**Problem to solve**
Each line below that contains the word "forme" must be copied.

---------- Data records

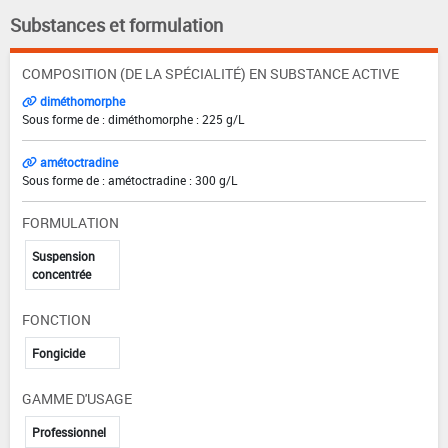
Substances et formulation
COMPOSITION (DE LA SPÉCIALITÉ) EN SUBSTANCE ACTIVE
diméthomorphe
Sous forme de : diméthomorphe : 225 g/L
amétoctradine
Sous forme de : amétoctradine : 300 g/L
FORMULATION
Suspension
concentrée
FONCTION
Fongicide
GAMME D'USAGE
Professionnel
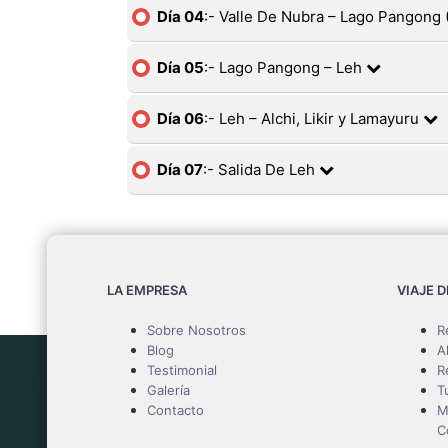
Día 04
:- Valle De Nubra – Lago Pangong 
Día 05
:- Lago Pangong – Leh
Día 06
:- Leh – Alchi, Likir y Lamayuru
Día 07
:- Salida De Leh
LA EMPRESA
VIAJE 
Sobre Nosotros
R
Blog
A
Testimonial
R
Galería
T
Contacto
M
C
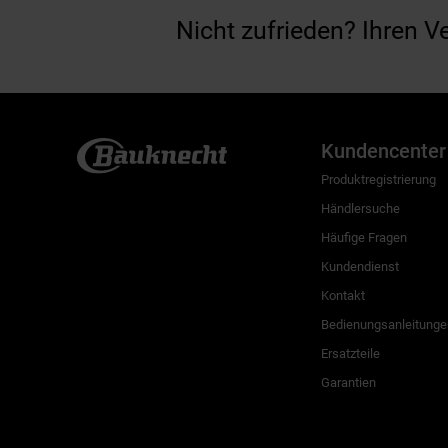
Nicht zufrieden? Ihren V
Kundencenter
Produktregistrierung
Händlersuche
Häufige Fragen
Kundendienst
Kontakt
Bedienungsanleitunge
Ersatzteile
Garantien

--------------------
---------- Data records

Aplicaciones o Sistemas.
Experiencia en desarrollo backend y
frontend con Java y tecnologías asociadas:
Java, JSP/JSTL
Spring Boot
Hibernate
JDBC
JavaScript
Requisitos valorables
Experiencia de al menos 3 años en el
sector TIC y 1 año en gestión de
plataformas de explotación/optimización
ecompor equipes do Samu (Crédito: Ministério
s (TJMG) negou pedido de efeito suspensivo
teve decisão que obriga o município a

--------------------

**Answer area**
Sous forme de : diméthomorphe : 225 g/L
Sous forme de : amétoctradine : 300 g/L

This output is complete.